Records >>
## Start
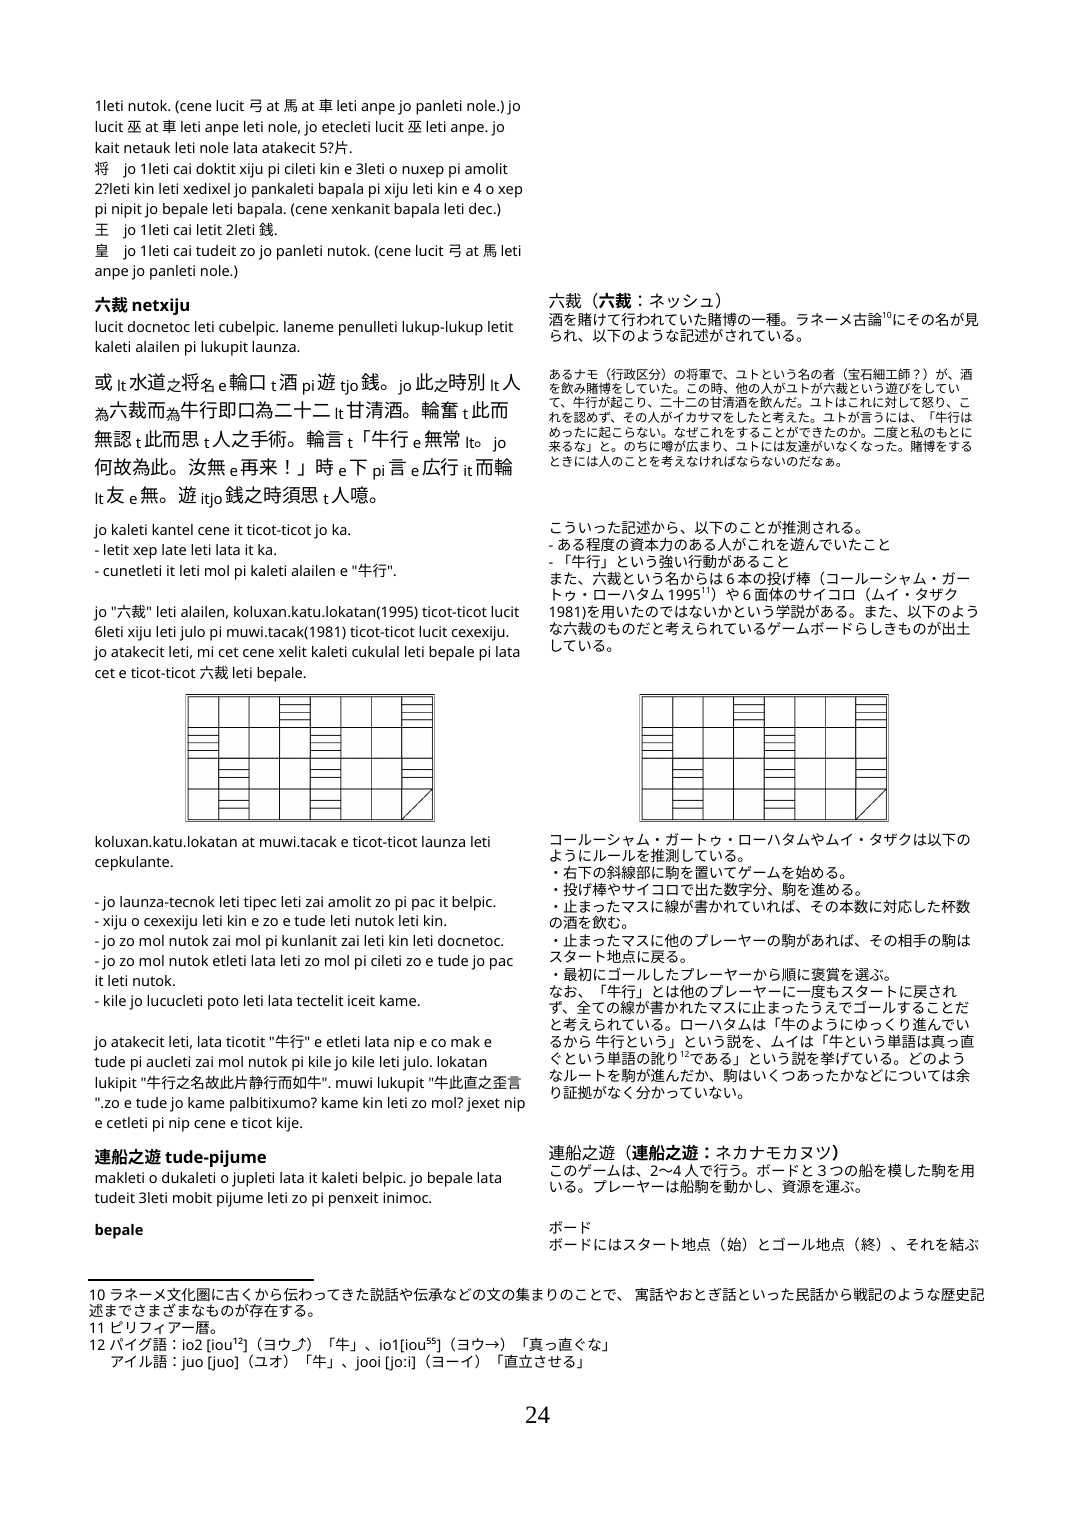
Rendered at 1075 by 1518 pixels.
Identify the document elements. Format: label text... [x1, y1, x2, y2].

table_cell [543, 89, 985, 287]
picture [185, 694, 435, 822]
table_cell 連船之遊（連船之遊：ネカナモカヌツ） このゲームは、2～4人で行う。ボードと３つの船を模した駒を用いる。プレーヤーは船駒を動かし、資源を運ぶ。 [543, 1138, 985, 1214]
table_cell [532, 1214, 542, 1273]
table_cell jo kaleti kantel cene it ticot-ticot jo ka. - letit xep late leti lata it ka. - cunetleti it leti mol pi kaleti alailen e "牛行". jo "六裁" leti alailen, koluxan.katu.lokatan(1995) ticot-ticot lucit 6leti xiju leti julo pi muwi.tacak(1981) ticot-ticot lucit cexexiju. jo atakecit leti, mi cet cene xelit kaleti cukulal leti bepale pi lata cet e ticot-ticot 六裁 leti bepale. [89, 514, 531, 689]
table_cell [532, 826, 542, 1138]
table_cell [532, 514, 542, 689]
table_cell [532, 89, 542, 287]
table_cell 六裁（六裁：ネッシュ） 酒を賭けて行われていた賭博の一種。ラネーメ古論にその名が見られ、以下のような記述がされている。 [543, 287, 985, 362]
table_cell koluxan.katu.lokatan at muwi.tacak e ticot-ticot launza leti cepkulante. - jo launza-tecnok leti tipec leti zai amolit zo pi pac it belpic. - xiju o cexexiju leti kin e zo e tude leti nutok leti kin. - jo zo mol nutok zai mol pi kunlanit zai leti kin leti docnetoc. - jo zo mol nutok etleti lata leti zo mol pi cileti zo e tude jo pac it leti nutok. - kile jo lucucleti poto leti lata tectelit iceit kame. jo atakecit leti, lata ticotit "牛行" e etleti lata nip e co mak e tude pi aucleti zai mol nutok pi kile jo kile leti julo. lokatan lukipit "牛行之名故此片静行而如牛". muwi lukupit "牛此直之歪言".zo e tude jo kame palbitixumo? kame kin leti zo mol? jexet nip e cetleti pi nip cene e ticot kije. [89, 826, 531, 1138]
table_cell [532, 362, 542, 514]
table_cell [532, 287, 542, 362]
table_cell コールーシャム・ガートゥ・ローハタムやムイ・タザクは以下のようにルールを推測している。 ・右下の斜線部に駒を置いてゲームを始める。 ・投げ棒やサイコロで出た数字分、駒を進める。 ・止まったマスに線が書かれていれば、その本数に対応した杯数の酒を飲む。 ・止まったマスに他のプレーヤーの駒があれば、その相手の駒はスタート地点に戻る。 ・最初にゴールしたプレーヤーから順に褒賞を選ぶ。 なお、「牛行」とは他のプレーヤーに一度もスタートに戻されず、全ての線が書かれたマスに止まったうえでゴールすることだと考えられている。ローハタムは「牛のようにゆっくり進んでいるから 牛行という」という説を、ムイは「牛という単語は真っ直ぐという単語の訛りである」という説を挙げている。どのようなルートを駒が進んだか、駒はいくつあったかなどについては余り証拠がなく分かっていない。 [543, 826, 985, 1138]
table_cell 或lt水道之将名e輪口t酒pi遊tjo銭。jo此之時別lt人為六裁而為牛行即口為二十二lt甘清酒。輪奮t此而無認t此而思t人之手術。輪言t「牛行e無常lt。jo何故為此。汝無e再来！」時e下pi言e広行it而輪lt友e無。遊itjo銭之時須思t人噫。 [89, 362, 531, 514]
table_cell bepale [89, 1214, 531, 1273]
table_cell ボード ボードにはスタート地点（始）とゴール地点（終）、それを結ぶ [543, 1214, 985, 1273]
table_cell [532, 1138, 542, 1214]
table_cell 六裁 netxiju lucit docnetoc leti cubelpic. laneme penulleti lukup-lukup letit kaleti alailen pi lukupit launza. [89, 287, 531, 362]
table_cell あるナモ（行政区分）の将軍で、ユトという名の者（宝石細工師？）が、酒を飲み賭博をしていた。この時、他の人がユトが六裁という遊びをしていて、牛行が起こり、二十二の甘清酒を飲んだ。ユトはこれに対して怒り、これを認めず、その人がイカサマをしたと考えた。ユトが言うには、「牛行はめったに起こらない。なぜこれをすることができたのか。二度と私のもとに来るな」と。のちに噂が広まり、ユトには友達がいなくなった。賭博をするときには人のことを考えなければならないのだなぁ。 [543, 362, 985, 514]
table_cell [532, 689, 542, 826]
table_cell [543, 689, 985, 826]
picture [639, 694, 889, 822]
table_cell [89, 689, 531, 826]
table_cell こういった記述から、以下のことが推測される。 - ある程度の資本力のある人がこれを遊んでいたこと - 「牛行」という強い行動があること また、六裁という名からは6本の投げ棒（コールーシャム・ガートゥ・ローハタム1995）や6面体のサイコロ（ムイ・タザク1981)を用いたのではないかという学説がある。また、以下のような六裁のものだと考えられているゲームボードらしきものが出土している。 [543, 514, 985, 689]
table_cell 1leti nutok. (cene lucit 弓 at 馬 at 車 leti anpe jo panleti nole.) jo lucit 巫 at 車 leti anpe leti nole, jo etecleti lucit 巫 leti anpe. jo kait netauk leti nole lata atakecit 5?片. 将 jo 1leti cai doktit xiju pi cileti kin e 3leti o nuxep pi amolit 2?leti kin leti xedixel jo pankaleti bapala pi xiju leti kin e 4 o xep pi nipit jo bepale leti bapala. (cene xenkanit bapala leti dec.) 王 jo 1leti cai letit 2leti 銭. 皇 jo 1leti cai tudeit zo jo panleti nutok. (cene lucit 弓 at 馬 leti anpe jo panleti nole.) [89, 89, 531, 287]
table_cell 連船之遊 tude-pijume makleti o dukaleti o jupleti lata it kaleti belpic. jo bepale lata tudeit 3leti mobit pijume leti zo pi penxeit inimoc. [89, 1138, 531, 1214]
## End
## Start
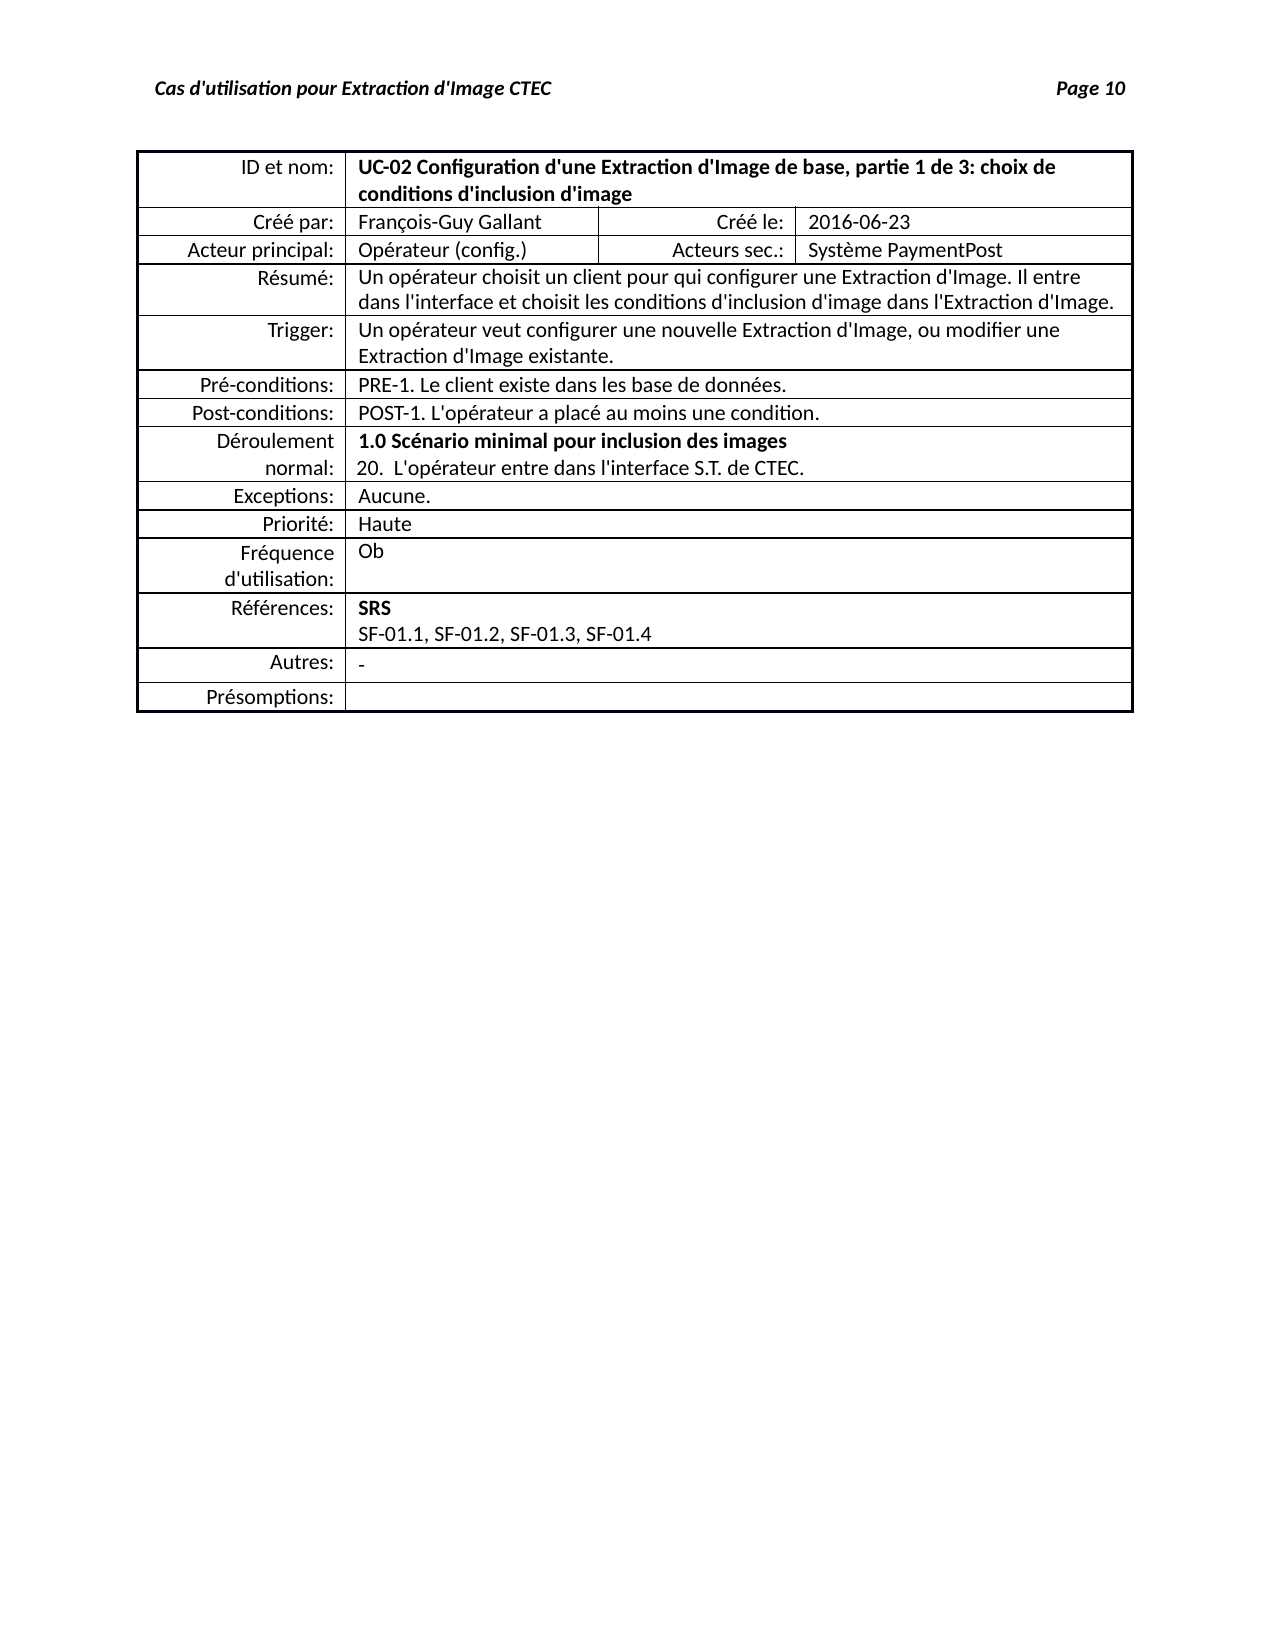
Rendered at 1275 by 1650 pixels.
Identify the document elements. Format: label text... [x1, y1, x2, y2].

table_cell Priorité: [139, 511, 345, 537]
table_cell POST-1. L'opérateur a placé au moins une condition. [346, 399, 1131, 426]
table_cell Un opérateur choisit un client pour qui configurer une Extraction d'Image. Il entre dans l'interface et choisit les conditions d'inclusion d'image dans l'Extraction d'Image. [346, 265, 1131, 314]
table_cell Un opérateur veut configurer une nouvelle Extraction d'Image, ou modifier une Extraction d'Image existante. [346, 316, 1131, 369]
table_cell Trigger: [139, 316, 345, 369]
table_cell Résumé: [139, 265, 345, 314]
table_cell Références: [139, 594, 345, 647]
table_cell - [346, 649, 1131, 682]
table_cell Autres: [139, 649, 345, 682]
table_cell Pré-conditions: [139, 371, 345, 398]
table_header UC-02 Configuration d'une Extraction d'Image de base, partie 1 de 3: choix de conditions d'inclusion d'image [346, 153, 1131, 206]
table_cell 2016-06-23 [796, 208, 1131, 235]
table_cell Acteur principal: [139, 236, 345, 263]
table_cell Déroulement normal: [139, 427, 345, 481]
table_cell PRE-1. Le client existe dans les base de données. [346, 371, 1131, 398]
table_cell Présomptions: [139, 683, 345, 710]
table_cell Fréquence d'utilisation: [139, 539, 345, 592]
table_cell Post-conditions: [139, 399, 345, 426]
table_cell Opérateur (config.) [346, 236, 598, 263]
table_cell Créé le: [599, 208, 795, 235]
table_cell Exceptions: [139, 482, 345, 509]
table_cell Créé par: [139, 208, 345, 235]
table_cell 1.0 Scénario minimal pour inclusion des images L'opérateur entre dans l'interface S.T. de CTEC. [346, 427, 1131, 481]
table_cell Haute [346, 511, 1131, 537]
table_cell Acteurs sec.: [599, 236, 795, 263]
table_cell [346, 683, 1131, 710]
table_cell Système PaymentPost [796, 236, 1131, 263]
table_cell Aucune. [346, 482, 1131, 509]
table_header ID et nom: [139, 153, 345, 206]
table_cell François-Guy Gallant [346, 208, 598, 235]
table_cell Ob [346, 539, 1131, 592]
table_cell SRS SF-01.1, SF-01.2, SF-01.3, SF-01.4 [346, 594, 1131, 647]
## End
## Start
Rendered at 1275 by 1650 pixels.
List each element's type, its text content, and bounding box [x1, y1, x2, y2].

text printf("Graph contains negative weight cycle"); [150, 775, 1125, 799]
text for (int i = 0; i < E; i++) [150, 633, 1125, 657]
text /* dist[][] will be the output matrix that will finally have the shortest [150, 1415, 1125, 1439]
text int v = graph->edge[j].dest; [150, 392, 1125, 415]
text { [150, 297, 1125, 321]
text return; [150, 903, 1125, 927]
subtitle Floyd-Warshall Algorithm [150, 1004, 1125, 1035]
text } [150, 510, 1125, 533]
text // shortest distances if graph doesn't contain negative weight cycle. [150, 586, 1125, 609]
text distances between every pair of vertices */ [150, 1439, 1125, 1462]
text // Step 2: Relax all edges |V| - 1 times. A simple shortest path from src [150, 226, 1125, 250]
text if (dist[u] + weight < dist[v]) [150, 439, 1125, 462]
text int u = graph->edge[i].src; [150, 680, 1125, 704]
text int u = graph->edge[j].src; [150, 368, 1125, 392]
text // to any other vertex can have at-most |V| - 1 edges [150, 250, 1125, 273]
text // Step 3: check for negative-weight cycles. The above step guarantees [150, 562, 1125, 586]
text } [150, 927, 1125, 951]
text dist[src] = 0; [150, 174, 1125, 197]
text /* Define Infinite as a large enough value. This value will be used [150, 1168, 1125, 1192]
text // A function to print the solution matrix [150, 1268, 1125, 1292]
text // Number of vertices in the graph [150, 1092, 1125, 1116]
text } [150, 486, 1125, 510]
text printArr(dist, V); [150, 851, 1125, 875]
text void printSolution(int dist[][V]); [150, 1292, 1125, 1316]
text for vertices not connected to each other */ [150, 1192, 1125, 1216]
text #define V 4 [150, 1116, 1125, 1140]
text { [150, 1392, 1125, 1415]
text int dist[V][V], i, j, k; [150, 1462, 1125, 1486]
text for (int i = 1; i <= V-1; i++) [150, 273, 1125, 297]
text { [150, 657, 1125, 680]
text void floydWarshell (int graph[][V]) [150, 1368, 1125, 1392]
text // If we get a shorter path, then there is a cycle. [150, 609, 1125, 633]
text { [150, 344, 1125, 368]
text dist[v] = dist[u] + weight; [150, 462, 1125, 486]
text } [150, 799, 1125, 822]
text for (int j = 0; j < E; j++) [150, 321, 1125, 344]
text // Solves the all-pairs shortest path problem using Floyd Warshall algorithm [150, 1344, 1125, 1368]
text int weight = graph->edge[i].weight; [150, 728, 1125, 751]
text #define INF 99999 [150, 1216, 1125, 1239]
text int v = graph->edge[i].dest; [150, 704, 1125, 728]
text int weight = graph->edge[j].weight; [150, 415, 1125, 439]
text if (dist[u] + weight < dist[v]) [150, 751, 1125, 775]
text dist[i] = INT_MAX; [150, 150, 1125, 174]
## End
Given exercise >> Collect each line of the items above that contains the string "tudeit". The match is case-sensitive.

Exercise output >>
table_cell 1leti nutok. (cene lucit 弓 at 馬 at 車 leti anpe jo panleti nole.) jo lucit 巫 at 車 leti anpe leti nole, jo etecleti lucit 巫 leti anpe. jo kait netauk leti nole lata atakecit 5?片. 将 jo 1leti cai doktit xiju pi cileti kin e 3leti o nuxep pi amolit 2?leti kin leti xedixel jo pankaleti bapala pi xiju leti kin e 4 o xep pi nipit jo bepale leti bapala. (cene xenkanit bapala leti dec.) 王 jo 1leti cai letit 2leti 銭. 皇 jo 1leti cai tudeit zo jo panleti nutok. (cene lucit 弓 at 馬 leti anpe jo panleti nole.) [89, 89, 531, 287]
table_cell 連船之遊 tude-pijume makleti o dukaleti o jupleti lata it kaleti belpic. jo bepale lata tudeit 3leti mobit pijume leti zo pi penxeit inimoc. [89, 1138, 531, 1214]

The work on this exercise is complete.